EU open to later debt repayment, not forgiveness
Europe showed a willingness on Monday to give Athens more time to pay its debts, but little sign that it would yield to a new Greek government’s demands for debt forgiveness.
European Union leaders and policymakers responded to Greek anti-bailout party Syriza’s election victory on Sunday with warnings that a debt reduction for Greece would be against eurozone rules and would send the wrong message to other bailed-out members of the single currency, including Cyprus.
Before any talks on more time for Greece to repay its debts can start, Athens must get an extension of its existing bailout to give itself time for negotiations on future economic policy and on longer loan maturity with international lenders.
“My forecast is that an extension of the (Greek bailout) programme will have to happen,” Thomas Wieser, who heads the Euro Working Group that prepares decisions of eurozone finance ministers, told Austrian broadcaster ORF.
Syriza officials have previously said their government’s first priority would be to ask lenders for a few months of time so both sides can discuss their positions from scratch rather than picking up from where the previous government left off.
They resist the idea of extending a bailout programme that they are staunchly opposed to. Tsipras last week dismissed the February 28 deadline when the bailout expires, saying he had until July to negotiate with lenders.

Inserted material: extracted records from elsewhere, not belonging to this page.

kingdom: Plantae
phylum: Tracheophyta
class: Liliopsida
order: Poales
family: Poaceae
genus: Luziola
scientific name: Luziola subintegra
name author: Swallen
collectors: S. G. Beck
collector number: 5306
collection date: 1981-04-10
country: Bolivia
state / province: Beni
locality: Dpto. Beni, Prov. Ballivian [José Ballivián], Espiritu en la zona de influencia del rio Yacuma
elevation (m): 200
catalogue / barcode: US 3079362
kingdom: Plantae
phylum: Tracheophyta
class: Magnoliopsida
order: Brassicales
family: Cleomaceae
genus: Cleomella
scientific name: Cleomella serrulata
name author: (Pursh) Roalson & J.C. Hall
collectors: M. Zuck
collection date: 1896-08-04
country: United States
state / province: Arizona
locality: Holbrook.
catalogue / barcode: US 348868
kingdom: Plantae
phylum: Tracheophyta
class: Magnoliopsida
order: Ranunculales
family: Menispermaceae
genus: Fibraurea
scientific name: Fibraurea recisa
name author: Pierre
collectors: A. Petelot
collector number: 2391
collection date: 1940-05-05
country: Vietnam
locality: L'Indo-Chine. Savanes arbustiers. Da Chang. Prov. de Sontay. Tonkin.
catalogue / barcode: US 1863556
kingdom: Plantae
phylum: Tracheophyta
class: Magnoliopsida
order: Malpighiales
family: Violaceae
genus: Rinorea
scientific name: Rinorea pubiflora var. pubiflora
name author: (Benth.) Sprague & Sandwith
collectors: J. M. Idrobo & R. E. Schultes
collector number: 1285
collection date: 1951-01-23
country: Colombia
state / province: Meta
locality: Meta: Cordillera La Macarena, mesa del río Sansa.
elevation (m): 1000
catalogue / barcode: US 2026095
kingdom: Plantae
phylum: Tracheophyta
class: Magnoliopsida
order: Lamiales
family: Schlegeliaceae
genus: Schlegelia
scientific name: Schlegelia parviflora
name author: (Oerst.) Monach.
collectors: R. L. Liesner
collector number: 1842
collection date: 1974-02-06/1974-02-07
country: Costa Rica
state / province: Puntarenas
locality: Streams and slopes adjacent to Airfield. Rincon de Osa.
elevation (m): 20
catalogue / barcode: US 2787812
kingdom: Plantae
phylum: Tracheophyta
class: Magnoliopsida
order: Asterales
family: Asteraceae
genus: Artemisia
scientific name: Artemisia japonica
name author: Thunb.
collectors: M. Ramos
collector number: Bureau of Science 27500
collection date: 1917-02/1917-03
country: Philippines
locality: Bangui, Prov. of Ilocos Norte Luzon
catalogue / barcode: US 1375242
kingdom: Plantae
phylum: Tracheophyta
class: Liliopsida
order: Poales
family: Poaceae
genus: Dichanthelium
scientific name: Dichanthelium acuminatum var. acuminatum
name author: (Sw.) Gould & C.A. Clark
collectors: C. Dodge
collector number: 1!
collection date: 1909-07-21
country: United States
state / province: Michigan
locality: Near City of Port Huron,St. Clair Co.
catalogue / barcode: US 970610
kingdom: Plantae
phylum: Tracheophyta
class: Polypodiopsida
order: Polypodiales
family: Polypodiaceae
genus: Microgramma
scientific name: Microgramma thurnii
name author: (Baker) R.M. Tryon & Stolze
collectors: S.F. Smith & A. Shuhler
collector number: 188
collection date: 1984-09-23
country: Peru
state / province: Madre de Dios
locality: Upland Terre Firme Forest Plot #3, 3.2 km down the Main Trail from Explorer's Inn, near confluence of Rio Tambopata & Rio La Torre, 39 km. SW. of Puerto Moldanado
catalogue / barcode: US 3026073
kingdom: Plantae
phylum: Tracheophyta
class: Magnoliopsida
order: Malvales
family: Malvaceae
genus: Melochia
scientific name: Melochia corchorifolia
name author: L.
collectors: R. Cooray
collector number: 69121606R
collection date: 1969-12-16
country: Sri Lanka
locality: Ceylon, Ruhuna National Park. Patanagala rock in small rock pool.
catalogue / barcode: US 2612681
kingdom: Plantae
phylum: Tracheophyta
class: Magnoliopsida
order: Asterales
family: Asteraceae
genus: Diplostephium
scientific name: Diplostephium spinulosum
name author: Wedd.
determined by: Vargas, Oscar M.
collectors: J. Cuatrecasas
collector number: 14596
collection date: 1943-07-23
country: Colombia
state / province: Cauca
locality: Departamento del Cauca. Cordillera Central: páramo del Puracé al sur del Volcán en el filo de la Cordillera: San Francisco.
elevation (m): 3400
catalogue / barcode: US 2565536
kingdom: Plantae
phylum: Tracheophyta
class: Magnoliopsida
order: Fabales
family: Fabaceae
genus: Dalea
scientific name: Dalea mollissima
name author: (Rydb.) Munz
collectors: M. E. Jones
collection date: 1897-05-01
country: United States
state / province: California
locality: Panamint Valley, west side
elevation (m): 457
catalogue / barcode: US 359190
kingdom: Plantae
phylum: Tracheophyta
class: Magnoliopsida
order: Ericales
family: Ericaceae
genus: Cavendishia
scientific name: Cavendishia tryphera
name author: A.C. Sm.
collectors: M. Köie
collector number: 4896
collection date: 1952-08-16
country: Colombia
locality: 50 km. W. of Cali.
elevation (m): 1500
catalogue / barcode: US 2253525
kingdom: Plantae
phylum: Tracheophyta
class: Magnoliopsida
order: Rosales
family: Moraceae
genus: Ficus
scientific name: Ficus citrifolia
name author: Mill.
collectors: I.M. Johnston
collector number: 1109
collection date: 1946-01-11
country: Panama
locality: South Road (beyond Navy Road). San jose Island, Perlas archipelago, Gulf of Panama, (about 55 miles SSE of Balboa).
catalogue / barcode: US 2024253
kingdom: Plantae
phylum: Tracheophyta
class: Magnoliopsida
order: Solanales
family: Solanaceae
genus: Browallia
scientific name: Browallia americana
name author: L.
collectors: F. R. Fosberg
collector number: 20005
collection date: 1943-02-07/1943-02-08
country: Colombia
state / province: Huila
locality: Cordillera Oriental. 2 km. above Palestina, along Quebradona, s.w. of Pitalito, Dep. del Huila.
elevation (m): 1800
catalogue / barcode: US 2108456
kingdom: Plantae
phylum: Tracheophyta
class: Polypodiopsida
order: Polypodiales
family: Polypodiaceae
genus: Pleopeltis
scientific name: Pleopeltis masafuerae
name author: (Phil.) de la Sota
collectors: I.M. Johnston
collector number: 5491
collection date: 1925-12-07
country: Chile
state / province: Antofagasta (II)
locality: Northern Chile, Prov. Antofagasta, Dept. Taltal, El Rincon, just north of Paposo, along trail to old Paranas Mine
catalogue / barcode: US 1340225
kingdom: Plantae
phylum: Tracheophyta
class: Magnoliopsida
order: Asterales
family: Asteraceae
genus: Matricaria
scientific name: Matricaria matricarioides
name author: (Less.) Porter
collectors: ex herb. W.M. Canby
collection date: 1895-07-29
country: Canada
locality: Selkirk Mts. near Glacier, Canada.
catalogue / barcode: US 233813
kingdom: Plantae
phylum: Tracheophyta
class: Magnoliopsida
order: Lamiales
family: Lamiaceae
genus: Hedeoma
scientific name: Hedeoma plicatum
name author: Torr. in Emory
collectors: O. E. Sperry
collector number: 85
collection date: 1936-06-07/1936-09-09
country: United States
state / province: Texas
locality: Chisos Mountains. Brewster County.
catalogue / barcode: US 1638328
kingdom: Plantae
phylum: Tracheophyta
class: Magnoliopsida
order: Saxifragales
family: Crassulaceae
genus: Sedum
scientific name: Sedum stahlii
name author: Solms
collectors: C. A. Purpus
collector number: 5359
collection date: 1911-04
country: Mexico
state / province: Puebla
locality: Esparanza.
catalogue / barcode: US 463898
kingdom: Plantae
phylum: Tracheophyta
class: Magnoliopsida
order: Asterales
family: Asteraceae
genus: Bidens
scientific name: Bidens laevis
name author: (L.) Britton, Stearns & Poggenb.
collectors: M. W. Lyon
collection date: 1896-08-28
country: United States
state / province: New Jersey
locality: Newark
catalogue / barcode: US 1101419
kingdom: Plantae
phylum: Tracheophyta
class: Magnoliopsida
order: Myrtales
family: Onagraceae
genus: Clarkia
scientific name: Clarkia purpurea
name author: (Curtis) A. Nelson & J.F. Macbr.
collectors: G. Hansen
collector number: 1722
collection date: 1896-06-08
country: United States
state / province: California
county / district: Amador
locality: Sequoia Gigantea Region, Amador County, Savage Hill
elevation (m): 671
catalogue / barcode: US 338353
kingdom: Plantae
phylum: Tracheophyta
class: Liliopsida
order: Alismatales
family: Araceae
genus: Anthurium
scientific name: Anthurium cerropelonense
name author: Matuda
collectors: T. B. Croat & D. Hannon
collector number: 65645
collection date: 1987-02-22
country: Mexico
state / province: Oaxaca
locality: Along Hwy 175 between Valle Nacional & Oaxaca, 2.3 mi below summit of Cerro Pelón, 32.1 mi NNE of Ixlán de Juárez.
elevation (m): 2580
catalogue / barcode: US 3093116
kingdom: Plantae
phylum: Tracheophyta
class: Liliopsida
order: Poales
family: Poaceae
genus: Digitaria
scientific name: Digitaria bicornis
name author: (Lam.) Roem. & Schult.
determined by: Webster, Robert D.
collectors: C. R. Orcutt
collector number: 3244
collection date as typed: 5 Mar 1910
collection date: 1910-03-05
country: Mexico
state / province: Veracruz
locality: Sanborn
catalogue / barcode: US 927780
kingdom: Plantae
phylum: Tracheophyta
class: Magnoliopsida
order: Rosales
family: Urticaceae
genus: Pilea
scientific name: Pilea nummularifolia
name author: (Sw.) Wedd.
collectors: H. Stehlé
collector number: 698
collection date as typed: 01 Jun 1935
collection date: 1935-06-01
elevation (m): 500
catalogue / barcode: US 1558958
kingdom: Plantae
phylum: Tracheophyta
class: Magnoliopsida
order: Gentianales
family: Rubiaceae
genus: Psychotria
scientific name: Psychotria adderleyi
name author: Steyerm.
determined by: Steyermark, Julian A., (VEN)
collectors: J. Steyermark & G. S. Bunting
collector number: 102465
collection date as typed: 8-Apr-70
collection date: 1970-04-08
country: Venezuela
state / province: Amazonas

The extension of the bailout is needed because without it Athens will not be eligible for the European Central Bank’s plan of government bond purchases and private investors would not lend to it either.
The chairman of the group of eurozone finance ministers, Jeroen Dijsselbloem, said there was very little support in Europe for writing off Greek debt.
Arriving for the eurogroup meeting on Monday, Dijsselbloem congratulated the winning party, saying: “We stand ready to work with them as we have always worked with previous Greek governments.” He said that extension of the period for repayment of Greece’s debt would be the first thing under discussion between the eurogroup finance ministers and Greece, but added that a formal request for extension must come from Athens before it could be agreed.
Dijsselbloem said that discussion would also centre on the ‘sustainability ‘ of Greece’s debt, though he declined to go into more detail on what that may mean.
European Central Bank board member Benoit Coeure said the ECB would not take part in any debt cut for Greece, but changes to the debt maturities were possible.
Germany’s EU Commissioner, Guenther Oettinger, said a debt restructuring for Greece would send the wrong message to other countries in the eurozone.
“If we cut debt (for Greece), that would give the wrong signal to Portugal or Ireland, Cyprus or Spain,” he told German radio Deutschlandfunk.
The IMF also said Greece treatment for its debt.
“There are internal eurozone rules to be respected,” IMF chief Christine Lagarde told Le Monde daily. “We cannot make special categories for such or such country.”